The paper, titled A National Consensus Document for Trust-Building, details an agreement allegedly made between the Hamas movement, led by Hamas leader Yahya Sinwar, and Dahlan during recent Egyptian-sponsored talks when Palestinian officials established a political front to challenge the Fatah-affiliated Palestinian Authority in co-ordination with Dahlan, the Palestinian news agency Ma’an reported.
Hamas and the PA have been involved in a power struggle for control of the Gaza Strip, which is under a tight Egyptian-Israeli blockade. According to the unverified document, Dahlan could be appointed head of Gaza’s government as a result of the Cairo talks, while Hamas, for its part, would retain control of the powerful Interior of the Ministry, under which security falls.
The document contains 15 articles focused on concerns around Palestinian reconciliation, including articles aiming to resolve issues of revenge or compensation that have arisen during Hamas and Fatah’s more than decade-long feud.
Dahlan was a former high-ranking leader of Fatah in Gaza before he fled to the PA-controlled West Bank after Hamas’s military overthrow of the joint PA-Hamas unity government in Gaza in 2007.
The Hamas coup pre-empted a planned coup by Dahlan and Fatah, supported by Israel and the US, to take full control of Gaza after Hamas won the 2006 Palestinian elections.
After fleeing to the West Bank, nominally ruled by the PA but under Israeli occupation, Dahlan worked consistently to undermine Abbas politically and for control of Fatah.
However, he was forced to flee to neighbouring Jordan after he was kicked out of Fatah and shortly before Palestinian security forces tried to arrest him for corruption.
In exile the former Fatah strongman has continued to agitate against Abbas, who is also leader of the PA, and the bitter feud between the two has continued to escalate.
Now their dispute has become part of Abbas’s power struggle with Hamas for control of Gaza, the Palestinian street and the Palestinian narrative.

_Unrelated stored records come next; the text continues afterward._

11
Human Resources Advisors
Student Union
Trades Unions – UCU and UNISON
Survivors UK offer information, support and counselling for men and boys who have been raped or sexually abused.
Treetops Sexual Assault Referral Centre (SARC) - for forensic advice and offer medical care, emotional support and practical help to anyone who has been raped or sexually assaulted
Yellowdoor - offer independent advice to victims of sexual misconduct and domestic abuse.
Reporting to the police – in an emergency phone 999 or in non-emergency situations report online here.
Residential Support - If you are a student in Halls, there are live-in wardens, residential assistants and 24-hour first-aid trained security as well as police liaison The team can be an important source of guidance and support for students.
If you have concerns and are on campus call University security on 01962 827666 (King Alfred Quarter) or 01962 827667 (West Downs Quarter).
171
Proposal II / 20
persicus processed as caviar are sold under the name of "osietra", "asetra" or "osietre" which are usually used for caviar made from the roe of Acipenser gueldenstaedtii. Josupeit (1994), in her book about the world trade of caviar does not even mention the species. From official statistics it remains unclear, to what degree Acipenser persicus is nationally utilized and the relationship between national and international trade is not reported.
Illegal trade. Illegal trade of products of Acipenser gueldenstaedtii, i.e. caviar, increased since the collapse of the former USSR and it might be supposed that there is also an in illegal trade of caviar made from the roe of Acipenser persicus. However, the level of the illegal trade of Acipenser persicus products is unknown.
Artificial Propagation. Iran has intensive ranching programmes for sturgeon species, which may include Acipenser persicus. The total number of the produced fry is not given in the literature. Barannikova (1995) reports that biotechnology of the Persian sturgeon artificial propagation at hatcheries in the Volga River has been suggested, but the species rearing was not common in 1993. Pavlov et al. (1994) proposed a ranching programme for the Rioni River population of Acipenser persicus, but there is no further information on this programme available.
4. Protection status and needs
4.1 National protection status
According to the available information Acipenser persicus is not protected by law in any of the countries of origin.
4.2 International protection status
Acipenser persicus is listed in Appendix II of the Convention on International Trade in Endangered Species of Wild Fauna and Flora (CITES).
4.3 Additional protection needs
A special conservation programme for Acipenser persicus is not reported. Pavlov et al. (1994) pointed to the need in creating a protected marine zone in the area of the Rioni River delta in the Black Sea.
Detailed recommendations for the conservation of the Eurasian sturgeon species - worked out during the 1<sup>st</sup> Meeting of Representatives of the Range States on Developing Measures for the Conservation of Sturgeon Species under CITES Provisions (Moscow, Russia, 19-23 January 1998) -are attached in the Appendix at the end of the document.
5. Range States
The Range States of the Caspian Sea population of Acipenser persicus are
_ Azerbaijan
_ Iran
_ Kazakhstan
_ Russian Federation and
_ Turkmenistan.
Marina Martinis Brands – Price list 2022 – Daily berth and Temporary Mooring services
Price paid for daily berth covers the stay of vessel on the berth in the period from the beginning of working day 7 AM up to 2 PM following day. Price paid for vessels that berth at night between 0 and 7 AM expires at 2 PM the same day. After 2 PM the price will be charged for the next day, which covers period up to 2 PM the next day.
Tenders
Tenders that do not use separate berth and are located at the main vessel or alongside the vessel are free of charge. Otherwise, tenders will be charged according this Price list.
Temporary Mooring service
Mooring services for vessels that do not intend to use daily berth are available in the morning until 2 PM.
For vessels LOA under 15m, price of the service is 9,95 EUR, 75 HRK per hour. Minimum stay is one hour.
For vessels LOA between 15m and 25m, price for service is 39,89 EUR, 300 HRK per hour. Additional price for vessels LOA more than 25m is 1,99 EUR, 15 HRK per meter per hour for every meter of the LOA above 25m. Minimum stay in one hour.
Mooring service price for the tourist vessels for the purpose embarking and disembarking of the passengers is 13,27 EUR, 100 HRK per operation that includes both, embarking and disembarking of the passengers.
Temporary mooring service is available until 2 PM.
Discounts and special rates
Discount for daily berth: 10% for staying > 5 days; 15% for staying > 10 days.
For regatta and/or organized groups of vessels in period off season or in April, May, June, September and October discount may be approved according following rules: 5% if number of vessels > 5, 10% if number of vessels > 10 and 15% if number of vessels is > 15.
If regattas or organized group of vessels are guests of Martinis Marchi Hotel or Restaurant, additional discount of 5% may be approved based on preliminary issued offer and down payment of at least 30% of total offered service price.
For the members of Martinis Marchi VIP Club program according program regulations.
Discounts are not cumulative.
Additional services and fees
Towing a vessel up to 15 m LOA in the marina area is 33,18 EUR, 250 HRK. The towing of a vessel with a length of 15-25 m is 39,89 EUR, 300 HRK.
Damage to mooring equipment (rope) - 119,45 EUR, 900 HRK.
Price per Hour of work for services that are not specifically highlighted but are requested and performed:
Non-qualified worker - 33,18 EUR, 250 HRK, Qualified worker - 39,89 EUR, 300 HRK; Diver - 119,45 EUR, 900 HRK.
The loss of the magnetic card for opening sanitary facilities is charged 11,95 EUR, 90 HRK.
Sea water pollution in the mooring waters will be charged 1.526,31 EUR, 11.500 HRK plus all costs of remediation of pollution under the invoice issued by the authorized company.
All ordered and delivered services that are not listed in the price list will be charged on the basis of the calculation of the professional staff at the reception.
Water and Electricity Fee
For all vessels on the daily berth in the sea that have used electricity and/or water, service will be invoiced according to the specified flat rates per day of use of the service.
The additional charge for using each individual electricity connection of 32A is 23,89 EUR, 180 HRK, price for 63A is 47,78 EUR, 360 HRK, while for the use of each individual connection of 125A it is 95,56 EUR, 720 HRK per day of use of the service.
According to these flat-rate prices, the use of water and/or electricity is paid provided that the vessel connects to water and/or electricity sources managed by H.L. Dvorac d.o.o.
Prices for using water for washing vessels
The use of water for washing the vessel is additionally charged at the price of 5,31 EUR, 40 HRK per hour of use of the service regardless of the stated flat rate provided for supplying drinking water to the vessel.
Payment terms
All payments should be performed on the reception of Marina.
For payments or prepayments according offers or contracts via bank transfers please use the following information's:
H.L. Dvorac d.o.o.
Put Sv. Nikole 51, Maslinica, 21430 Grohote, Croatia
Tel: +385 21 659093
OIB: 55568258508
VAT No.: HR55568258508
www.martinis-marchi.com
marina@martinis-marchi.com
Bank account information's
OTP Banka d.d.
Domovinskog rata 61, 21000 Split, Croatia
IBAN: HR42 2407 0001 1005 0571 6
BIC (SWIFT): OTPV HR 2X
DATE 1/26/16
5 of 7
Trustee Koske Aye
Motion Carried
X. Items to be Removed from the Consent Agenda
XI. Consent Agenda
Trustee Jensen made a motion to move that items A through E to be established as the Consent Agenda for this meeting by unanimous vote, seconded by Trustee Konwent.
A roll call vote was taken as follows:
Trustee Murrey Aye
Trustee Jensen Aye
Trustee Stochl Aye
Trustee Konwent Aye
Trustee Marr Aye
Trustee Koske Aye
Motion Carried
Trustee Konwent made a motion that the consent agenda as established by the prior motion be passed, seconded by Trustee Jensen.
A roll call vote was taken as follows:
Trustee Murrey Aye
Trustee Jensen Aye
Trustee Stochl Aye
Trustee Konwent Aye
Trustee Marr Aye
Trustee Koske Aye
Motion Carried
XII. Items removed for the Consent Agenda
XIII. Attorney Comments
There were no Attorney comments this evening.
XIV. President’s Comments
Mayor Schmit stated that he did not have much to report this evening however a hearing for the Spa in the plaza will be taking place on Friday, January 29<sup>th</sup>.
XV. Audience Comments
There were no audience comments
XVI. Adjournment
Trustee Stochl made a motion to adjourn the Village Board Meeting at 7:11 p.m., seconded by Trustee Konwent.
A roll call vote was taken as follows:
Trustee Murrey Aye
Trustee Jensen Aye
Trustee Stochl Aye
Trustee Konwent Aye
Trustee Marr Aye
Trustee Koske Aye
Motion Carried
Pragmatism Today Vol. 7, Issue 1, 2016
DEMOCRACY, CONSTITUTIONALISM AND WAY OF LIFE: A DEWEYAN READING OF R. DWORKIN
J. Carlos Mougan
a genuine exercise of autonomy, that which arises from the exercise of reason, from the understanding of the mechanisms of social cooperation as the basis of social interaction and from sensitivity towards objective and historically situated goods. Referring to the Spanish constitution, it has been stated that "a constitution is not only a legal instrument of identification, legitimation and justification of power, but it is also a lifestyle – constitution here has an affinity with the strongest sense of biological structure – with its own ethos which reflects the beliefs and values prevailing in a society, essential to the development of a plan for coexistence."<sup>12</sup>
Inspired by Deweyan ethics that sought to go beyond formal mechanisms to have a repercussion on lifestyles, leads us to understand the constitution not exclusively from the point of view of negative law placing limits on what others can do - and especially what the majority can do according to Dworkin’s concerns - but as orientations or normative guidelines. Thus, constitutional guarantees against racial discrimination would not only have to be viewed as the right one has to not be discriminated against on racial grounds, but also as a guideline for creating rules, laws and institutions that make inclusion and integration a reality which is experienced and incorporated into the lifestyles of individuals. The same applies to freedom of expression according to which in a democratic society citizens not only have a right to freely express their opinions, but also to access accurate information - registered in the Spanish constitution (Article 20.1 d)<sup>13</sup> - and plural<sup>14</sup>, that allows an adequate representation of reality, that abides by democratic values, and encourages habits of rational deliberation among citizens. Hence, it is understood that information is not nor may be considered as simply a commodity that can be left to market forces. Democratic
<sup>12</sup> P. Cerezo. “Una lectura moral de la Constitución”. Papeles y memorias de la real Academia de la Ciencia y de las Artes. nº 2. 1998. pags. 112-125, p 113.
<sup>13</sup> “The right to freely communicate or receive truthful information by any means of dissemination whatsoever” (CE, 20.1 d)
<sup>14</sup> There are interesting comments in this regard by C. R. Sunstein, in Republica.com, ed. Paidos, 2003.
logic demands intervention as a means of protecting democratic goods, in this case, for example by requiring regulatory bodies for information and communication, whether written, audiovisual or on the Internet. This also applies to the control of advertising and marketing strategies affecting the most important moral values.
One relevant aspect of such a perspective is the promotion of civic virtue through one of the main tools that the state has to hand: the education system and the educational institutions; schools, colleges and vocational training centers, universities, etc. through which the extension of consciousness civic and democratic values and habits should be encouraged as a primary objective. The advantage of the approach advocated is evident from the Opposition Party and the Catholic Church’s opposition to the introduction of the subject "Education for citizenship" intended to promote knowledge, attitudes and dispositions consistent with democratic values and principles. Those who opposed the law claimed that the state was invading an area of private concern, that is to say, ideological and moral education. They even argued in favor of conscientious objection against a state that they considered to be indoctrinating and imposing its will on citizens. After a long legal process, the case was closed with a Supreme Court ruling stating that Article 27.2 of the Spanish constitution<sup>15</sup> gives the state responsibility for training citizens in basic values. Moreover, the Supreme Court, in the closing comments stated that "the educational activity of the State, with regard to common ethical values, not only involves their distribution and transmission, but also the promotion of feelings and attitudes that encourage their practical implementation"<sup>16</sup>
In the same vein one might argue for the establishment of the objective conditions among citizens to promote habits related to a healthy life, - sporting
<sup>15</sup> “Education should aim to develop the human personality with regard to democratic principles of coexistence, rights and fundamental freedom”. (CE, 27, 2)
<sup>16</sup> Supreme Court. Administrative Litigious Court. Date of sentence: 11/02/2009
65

In an effort to pressure Hamas over the past few months, Abbas has reduced payments to Gaza public servants, cut electricity supplies to the besieged coastal territory in co-ordination with the Israelis, ceased sending medical supplies and baby formula, and prevented patients from leaving Gaza for urgent medical treatment.
The PA has delayed issuing payment vouchers for more than 1 600 patients from Gaza, including some with cancer and heart disease, and children who need treatments unavailable in Gaza.
That Dahlan, former enemy number one of Hamas, should now be working conspiratorially with the Islamist group with the support of the Egyptians to sideline Abbas, shows just how fickle Palestinian political partners can be.
This unlikely alliance, analysts point out, is more about their mutual distrust of Abbas and rejection of the PA than a meeting of minds. Fatah is far more secular than Hamas and has a different approach to the liberation struggle against the Israeli occupation.
However, as the inter, and intra, political party infighting continues, and Abbas’s popularity continues to slide, the internationally-backed PA is not giving up without a fight.
PA security forces continue to arrest political opponents and critics of Abbas and the PA.
Senior Hamas leader Ismail Haniyeh, left, and discharged Fatah leader Muhammad Dahlan.